(Beginning of EXERCISE DATA)

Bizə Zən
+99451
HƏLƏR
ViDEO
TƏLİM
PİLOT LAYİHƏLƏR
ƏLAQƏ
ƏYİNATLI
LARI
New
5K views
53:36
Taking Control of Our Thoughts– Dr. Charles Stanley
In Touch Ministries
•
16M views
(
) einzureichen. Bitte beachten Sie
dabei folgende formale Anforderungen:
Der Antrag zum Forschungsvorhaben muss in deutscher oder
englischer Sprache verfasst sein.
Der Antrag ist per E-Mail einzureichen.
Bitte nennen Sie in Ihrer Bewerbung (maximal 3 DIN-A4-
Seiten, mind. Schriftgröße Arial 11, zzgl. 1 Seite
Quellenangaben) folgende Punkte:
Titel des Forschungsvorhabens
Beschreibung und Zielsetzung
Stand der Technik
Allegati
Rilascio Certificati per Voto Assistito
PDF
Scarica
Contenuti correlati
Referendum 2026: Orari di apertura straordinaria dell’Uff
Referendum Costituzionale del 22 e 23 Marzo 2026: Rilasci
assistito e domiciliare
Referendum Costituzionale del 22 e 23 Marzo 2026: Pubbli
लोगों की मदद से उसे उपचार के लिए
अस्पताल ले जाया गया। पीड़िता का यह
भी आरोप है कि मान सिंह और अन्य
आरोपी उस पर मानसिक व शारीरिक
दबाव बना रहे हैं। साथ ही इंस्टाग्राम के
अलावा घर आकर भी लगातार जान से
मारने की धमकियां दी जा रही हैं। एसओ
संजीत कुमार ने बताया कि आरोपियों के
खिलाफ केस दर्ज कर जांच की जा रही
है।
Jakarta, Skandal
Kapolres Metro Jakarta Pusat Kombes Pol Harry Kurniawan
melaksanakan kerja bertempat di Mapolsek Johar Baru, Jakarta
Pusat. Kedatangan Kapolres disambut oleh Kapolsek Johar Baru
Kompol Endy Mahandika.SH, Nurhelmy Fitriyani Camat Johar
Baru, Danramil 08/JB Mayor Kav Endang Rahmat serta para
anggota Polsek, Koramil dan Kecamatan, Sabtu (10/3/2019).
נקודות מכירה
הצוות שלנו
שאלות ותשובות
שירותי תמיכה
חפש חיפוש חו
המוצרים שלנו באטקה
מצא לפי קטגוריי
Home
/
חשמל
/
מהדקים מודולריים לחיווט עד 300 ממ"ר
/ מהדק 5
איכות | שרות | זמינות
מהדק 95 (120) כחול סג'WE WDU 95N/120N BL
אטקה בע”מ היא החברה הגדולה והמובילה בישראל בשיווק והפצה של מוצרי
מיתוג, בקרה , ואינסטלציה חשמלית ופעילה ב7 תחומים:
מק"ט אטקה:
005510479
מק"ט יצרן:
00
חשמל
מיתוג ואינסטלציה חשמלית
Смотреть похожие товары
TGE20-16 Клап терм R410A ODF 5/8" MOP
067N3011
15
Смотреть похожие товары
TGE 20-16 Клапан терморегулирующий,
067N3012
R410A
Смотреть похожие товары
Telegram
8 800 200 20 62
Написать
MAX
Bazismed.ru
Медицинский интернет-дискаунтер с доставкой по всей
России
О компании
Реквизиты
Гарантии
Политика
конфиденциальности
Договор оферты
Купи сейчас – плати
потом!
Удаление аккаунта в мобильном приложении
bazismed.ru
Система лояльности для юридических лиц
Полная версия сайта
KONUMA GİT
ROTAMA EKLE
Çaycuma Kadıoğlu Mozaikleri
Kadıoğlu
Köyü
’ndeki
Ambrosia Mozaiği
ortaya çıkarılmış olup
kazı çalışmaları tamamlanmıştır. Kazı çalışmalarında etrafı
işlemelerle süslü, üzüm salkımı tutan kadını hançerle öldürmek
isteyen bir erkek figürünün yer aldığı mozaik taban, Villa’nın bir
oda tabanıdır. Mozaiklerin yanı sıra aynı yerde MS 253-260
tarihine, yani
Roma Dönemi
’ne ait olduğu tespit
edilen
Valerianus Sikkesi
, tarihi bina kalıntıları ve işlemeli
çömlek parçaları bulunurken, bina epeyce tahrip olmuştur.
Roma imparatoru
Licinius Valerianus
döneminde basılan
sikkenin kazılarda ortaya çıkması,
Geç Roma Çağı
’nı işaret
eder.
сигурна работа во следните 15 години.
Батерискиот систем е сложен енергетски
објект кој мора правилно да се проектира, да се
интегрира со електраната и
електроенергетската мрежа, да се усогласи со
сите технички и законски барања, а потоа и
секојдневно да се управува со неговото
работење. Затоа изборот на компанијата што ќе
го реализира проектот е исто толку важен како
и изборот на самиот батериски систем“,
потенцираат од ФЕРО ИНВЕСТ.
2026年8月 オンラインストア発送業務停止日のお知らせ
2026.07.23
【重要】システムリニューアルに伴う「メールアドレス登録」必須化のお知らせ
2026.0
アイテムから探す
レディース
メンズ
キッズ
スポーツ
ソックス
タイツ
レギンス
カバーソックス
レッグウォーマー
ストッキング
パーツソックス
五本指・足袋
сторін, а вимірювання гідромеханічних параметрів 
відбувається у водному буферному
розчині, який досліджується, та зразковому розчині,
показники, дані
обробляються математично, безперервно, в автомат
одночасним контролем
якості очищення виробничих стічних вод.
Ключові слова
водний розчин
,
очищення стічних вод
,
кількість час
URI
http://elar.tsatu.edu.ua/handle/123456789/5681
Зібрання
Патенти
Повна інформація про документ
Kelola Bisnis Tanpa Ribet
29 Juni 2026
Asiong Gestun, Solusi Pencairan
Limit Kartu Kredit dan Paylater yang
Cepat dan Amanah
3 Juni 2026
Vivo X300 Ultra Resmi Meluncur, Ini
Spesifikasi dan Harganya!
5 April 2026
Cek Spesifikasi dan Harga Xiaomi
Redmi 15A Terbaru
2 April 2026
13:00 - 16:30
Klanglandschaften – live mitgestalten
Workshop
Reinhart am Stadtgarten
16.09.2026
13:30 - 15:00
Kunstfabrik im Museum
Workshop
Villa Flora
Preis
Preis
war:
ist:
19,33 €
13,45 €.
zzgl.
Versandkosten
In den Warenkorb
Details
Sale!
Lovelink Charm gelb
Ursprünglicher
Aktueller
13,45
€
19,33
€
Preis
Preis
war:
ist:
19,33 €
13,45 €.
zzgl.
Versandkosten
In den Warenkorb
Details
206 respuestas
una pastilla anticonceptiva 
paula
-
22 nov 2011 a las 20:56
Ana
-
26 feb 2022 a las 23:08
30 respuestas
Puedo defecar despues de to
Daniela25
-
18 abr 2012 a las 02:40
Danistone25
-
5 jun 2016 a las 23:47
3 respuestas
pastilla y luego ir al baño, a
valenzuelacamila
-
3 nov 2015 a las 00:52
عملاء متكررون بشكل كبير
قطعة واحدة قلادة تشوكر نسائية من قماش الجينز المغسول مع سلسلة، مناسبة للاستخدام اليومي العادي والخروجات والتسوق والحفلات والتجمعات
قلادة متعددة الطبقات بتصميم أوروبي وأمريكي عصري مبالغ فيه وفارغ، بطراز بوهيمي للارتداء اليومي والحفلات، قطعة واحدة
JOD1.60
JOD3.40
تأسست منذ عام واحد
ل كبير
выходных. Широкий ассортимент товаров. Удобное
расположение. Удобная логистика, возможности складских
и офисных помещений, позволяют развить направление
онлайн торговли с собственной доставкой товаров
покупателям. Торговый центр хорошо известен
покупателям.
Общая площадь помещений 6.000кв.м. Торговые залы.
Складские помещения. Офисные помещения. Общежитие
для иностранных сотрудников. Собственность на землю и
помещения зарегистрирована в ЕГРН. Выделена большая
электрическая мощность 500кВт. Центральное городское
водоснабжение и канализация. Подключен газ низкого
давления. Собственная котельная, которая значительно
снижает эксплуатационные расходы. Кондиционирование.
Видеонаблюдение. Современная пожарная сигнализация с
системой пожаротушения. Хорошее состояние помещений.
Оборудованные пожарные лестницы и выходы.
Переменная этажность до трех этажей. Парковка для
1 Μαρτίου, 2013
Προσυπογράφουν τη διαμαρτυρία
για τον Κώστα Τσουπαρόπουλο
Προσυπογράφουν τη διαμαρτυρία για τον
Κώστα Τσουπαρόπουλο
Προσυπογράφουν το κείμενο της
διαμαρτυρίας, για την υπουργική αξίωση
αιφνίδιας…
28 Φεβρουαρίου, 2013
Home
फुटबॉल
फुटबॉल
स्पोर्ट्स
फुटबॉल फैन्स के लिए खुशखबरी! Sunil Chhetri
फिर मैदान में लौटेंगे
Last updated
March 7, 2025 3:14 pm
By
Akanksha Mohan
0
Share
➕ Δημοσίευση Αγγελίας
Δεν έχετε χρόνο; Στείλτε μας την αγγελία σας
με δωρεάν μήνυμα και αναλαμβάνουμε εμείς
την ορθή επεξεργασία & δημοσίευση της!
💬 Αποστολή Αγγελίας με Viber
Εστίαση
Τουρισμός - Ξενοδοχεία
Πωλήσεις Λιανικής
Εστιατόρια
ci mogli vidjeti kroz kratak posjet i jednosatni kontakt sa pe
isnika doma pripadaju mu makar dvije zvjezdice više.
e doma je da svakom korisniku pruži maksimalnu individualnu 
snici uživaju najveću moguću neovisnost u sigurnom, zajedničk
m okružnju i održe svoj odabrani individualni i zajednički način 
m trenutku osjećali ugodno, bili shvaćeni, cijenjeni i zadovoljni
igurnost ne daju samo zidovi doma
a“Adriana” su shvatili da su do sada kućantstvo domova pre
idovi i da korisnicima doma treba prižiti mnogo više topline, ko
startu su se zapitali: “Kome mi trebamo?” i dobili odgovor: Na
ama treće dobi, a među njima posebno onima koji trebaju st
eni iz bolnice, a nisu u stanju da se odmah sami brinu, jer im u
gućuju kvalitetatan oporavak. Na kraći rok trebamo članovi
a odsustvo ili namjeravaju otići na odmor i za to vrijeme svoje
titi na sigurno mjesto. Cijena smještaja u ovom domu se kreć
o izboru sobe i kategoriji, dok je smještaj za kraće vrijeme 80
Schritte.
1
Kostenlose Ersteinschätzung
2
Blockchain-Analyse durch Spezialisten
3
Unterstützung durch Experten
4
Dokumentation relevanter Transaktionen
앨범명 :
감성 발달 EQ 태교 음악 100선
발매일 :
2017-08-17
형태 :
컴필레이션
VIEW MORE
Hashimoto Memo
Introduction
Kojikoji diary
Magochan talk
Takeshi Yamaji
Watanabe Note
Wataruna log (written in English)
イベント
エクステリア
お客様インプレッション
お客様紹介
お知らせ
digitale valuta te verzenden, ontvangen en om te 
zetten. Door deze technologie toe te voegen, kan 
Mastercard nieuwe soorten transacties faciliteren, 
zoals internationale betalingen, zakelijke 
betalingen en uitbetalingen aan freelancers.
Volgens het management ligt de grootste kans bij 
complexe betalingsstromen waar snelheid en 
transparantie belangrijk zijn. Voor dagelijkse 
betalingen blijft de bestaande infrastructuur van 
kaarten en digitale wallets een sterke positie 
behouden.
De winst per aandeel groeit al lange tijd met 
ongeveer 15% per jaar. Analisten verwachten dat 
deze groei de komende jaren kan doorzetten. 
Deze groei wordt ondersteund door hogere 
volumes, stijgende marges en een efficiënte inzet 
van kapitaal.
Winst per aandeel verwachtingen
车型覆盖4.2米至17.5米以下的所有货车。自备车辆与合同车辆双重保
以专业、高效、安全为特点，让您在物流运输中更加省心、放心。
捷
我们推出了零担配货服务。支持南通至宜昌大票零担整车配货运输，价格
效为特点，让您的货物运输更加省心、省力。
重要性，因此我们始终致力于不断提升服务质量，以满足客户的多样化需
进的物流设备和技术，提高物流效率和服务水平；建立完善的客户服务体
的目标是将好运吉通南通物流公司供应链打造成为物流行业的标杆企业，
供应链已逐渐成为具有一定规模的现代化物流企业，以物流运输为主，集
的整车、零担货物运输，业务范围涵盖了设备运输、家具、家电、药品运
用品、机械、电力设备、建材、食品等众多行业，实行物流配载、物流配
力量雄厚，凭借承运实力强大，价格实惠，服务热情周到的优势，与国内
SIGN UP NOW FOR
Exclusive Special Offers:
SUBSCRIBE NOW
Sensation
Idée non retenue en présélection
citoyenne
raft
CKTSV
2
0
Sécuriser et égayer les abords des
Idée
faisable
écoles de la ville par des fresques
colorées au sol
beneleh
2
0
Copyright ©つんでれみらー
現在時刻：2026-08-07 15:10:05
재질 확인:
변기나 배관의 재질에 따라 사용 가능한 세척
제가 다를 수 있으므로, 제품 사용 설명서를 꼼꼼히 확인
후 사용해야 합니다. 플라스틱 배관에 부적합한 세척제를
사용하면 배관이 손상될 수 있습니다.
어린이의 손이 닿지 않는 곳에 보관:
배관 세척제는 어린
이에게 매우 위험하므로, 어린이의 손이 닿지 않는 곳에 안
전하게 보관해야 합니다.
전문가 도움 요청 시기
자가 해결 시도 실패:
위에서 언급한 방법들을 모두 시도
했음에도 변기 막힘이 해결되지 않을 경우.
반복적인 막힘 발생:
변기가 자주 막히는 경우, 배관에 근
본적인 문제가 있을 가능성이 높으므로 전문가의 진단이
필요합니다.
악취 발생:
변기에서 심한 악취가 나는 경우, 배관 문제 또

(End of EXERCISE DATA)

## TASK:
Only the lines above starting with the one with "işlemelerle süslü, üzüm" and going through the one with "го реализира проектот е исто толку важен како" are to be copied, word for word and with both ends kept.

## WRITTEN SOLUTION:
işlemelerle süslü, üzüm salkımı tutan kadını hançerle öldürmek
isteyen bir erkek figürünün yer aldığı mozaik taban, Villa’nın bir
oda tabanıdır. Mozaiklerin yanı sıra aynı yerde MS 253-260
tarihine, yani
Roma Dönemi
’ne ait olduğu tespit
edilen
Valerianus Sikkesi
, tarihi bina kalıntıları ve işlemeli
çömlek parçaları bulunurken, bina epeyce tahrip olmuştur.
Roma imparatoru
Licinius Valerianus
döneminde basılan
sikkenin kazılarda ortaya çıkması,
Geç Roma Çağı
’nı işaret
eder.
сигурна работа во следните 15 години.
Батерискиот систем е сложен енергетски
објект кој мора правилно да се проектира, да се
интегрира со електраната и
електроенергетската мрежа, да се усогласи со
сите технички и законски барања, а потоа и
секојдневно да се управува со неговото
работење. Затоа изборот на компанијата што ќе
го реализира проектот е исто толку важен како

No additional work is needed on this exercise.